In Don't rest your head haben SC immer eine irgendwie übernatürliche Sonderfähigkeit. Bei mir: "Tote sprechen zu mir." BAAAAM! Rückkopplung. Mit wem will die kleine Dorothy, die nur ich sehen kann, also spielen? Mit dem lieben Onkel Doktor, der ihr helfen wollte, und der als einziger noch mit ihr spricht. Und damit wurde er mit seiner Schuld konfrontiert, worauf er mit Wut reagiert hat. AHA! War das nicht gerade eine Emotion, die ich in meinem Blick auf dem Typen angelegt habe? Ursache und Ziel mögen unterschiedlich sein, aber die Wut war da. Ich habe diesen Typen schon bei der Erstellung gehasst. Ein bisschen Selbstzweifel kann wahrscheinlich jeder irgendwo ausgraben. Dann noch ein bisschen reinsteigern.
Bei dem ging das wirklich leicht. Schon nach der Charaktererschaffung sah mein Charakterblatt aus, wie diese Klischeegummizellen, die die Klischeeinsassen vollkritzeln. "Sei still! Sei still! Sei still!" Dieser Typ war so unfassbar von Wut, Hass, Selbsthass und Zweifeln zerfressen und diese Emotionen waren für mich in Bezug auf den Typen ganz leicht abrufbar. Als ich in der dritten Szene die Kantinenfrau erschlagen habe, war das völlig plausibel (bzw. lief ganz unreflektiert wie von alleine, schließlich kam ich gerade aus der Leichenhalle, was in einem Horrorrollenspiel immer eine dumme Idee ist. Und die hatte keinen Kaffee und fing dann auch noch an sich zu verwandeln und rum zu schreien). Im IG-Gespräch habe ich mir fortwährend vorgestellt, wie die kleine Dorothy mir dauernd reinlabert und ablenkt, bis ich mal mitten im Gespräch das arme, nicht existierende Kind in einer Zimmerecke in real angebrüllt habe, dass ich jetzt nicht mit ihm spielen will.
Achja, spätestens ab da hat sich der Spielleiter halb ausgeklinkt, zurück gelehnt und gelächelt und die anderen SC sind vor mir geflohen. Das habe ich eigentlich erst später als Spieler auch richtig mitbekommen, dass ich plötzlich das Monster of the Week war. Ein gewisser Flow hat sich also auch da eingestellt. Ziemlich bizarr.
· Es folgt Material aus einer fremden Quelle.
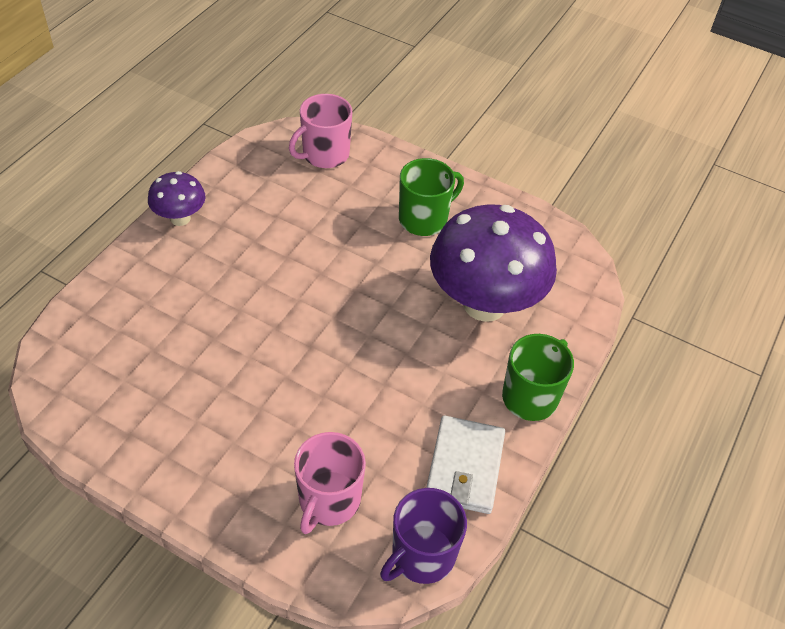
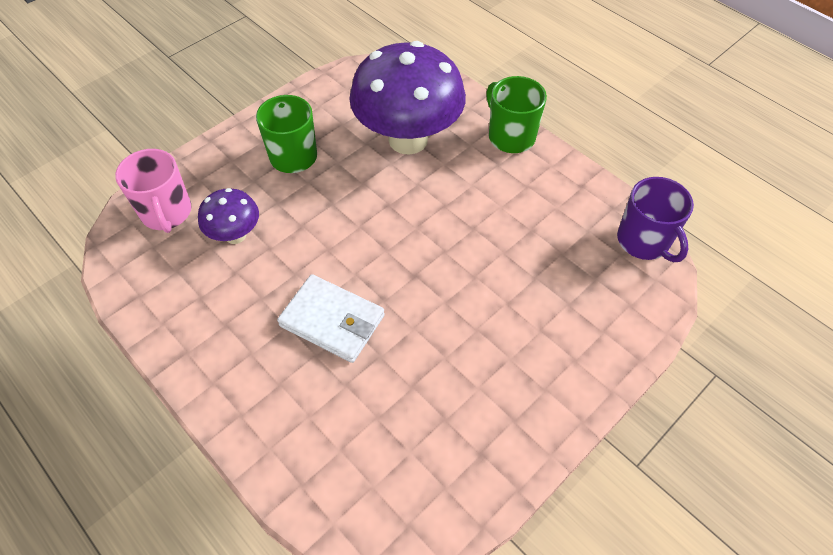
camera: 70 degrees left, 5 degrees up
(180, 218) = (196, 364): purple mushroom -> purple mushroom (235, 235)
(329, 500) = (585, 294): pink mug -> none
(464, 467) = (568, 194): white wallet -> white wallet (332, 321)

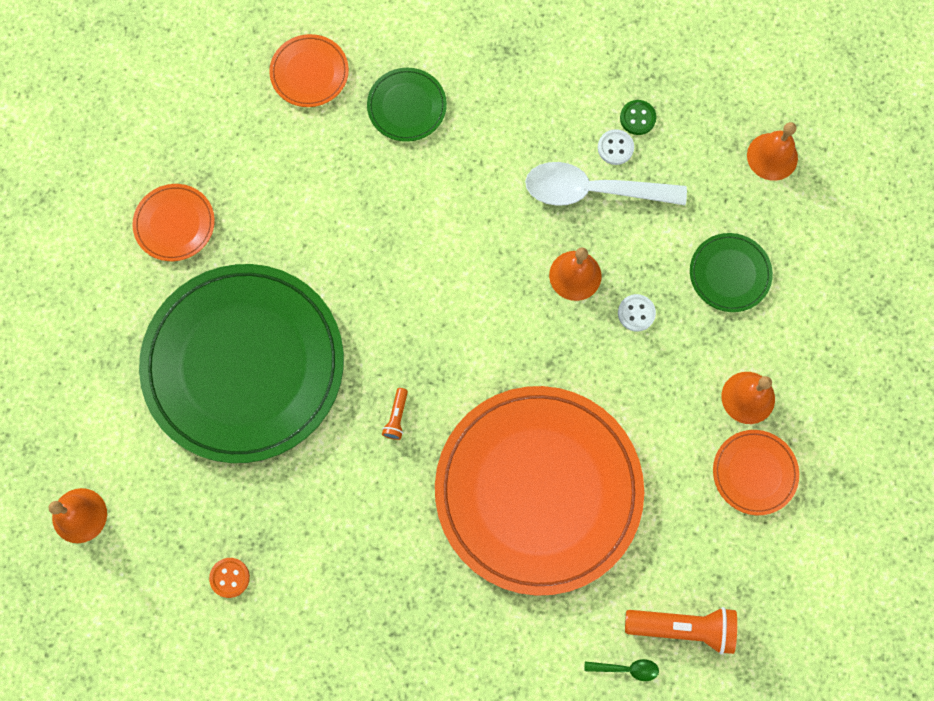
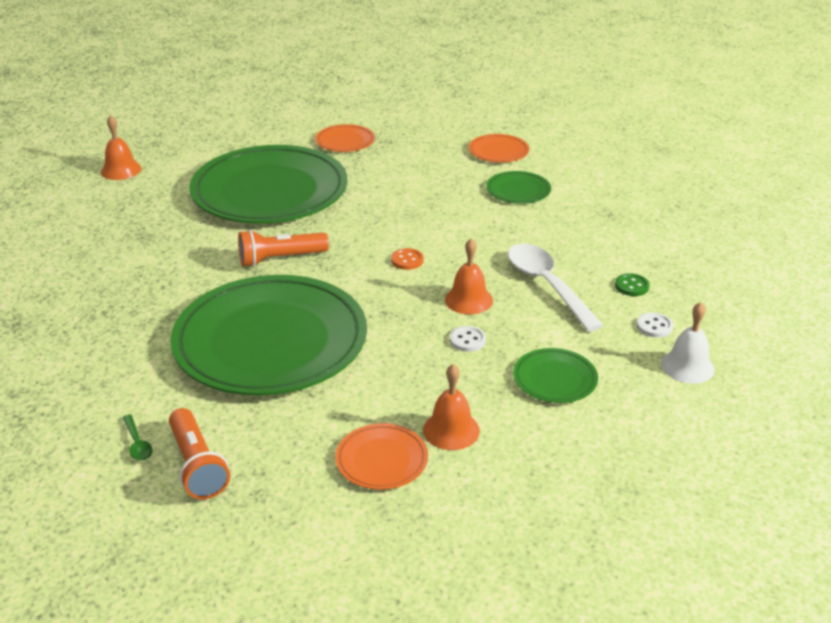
camera: 60 degrees right, 40 degrees down
(230, 577) = (109, 232): orange button -> orange button (407, 260)
(396, 417) = (280, 259): orange flashlight -> orange flashlight, size x2.05
(538, 490) = (270, 341): orange plate -> green plate
(615, 148) = (594, 284): white button -> white button (654, 326)
(772, 156) = (687, 366): orange bell -> white bell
Der Typ war aber auch so widerlich, dass er in der Abschlussszene in der Albtraumwelt von all den Toten im Krankenhaus zerfetzt wurde. Und so richtig traurig war ich da nicht drüber.
ABER: Ich habe da als Spieler - wenn auch erst unbewusst - die Spielsituation komplett an mich gerissen. Mein Spielstil wurde extrem dominant. Gerade weil sich auch so etwas wie ein Flow einstellte, hing ich da voll drin und war nur noch sehr bedingt interaktionsfähig, mal abgesehen davon, dass ich jeden noch so kleinen Ball, den die anderen Spieler warfen, mit Schmackes irgendwo hin gedroschen habe, wie es zu meinem SC passte. Ich habe das Spotlight weg gesaugt wie ein schwarzes Loch. Das kann man mal machen. Das war bei einem Oneshot in Ordnung (meinten die anderen Spieler, aber ich glaube, die hatten hinterher nur Angst vor mir
). Vor allem funktionierte das, weil es plötzlich Survivalhorror wurde und ich der Typ mit den Betäubungsmitteln und der Feueraxt war, der Stimmen hört, sprich der einzelne Antagonist. Dauerhaft halte ich das in diesem Maße für eine Runde für kaum erträglich.
Und das war emotional SEHR erschöpfend. Ich war stundenlang die wortwörtliche Axt im Walde und wütete da rum.